Siglo XXI. El aburrimiento televisivo les había llevado a tomar la decisión de irse a la cama para leer un poco antes de dormirse. Al día siguiente no había que madrugar y la lectura siempre era un buen acompañante y estimulante de buenos sueños. Él, lo último de Stephen King. Ella, algo del español Javier Sierra. Él prefería el papel, tocarlo, olerlo. La lectura para él era un cúmulo de sensaciones que acababa con una buena historia entre las manos; ella, sin embargo, prefería lo liviano del formato digital. Al acomodarse cada uno en su sitio se sonrieron continuando cada uno su historia. Al sacar él su marcapáginas y dejarlo en su mesilla, ella se le quedó mirando con sus gafas apoyadas en el puente de su pequeña nariz, y con una sonrisa le dijo “Pero, ¡mira qué eres antiguo!”, algo que le repetía a menudo por no querer dejar su papel tan querido. Al fin el sueño se agarra a él con presión, incluso con ansia, y después de haber estado a punto de dormirse con gafas y todo, un par de veces decide dejarlo todo y disponerse a dormir. Se coloca de espaldas a su mujer, ya que la luz espectral de la tablet lo desconcertaba. Coloca su mano debajo de su mejilla, y cierra los ojos dejándose llevar en manos de Morfeo.
Un ligero escalofrío recorrió su cuerpo cuando despertó. Notaba el calor del sol en su cara, algo tremendamente difícil desde que construyeron ese edificio delante de la salida del sol. Al abrir los ojos se incorporó como un resorte. Su mirada se dirigió alrededor de sí. ¡Era imposible! Su cama se encontraba en medio en lo que parecía ser una huerta. Su mesilla, qué digo, su casa no estaba, ni tampoco las de los alrededores. Se volvió para hablar con su mujer, pero tampoco estaba. Alguien le había querido gastar una broma pesada, pero que muy pesada. En cualquier momento esperaba ver cámaras de televisión y público riéndose de su estupefacción. Pero no ocurría nada de eso. No sabía dónde podía encontrarse. Se incorpora en la cama y, al levantarse y andar un paso, la cama tampoco estaba. El terror le atenazó empezando en su estómago y recorriendo todo su cuerpo. No llevaba las gafas y, sin embargo, veía con nitidez. ¿Dónde estaba? Era la pregunta que más repetía su mente. Decidió dar un vistazo a todo el alrededor, andando con cuidado de no pisar lo plantado. El estar soñando no era óbice para destrozar el trabajo de otros, ni siquiera en sueños. Al fondo veía unas grandes nubes de polvo y una especie de carretera. Cuando se dio la vuelta, la sorpresa fue todavía mayor: al fondo veía la Basílica del Pilar, y si creía que las sorpresas habían acabado, se dio cuenta de que no era así cuando se apercibió que al Pilar le faltaba una de sus características torres. Su mente intentaba racionalizar todo cuando, de repente, una piedra pasó rozándole la oreja.

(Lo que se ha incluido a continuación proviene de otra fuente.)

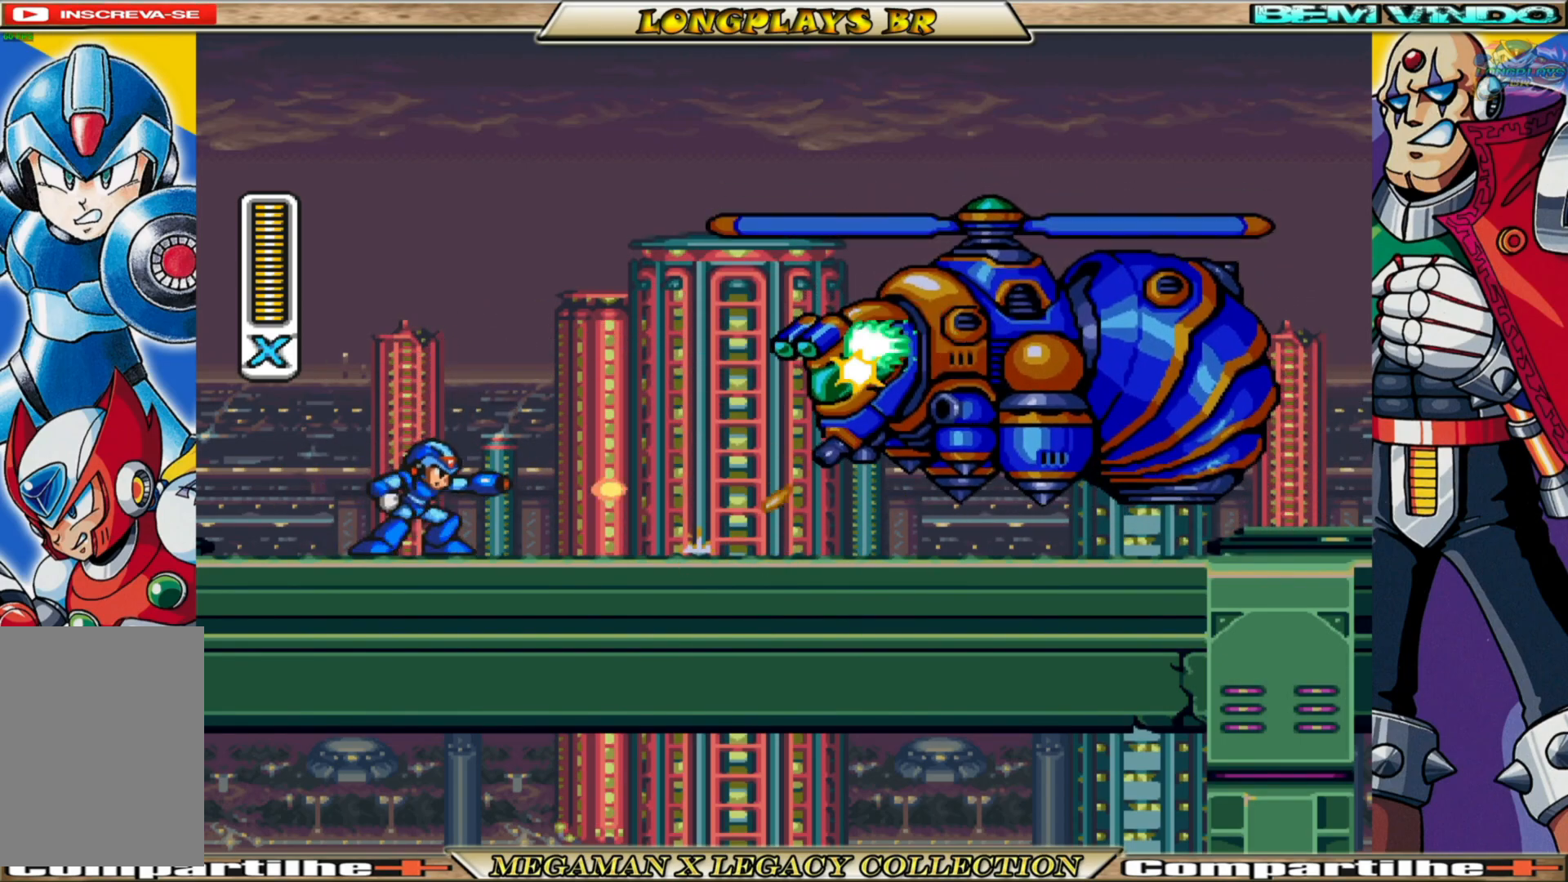
{"buttons": [], "left_stick": "center", "right_stick": "center", "events": [[33, "X", "down"], [117, "X", "up"], [200, "X", "down"], [267, "X", "up"], [350, "X", "down"], [450, "X", "up"]]}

Su instinto le dijo que se agachara cuando otra le pasó por encima, y al fondo vio a un hombre de edad avanzada, el cual vestía con ropas que no veía desde su infancia en aquel pequeño pueblo de la Alcarria. Lo que más llamaba la atención era la boina bien encasquetada y aquella forma de cigarro que le colgaba de la comisura de los labios, sin caer, a pesar de que no dejaba de lanzar piedras acompañadas de juramentos e improperios. Se echó a correr ya con menos miramientos hacia lo plantado y más hacia su integridad física. Se dirigió corriendo hacia el camino que veía al fondo y hacia unas chimeneas que incesantemente expulsaban un humo de color negruzco sin miramiento alguno. No sabía dónde se encontraba, pero el ecologismo no era lo fuerte de este lugar. Se sentía como en una mala película de ciencia ficción. Se restregó los ojos cuando se dio cuenta de algo en lo que no se había percatado. Sus manos eran unas manos encallecidas, de un color oscuro, quemadas de haber estado mucho tiempo al sol, y su ropa, como un mono de color azul, chaquetilla y pantalón desgastados y cubiertos de manchas de diferente índole: aceite, carbón. No sabía cómo pero sabía que las manchas eran de eso. ¡Aunque no sabía cómo!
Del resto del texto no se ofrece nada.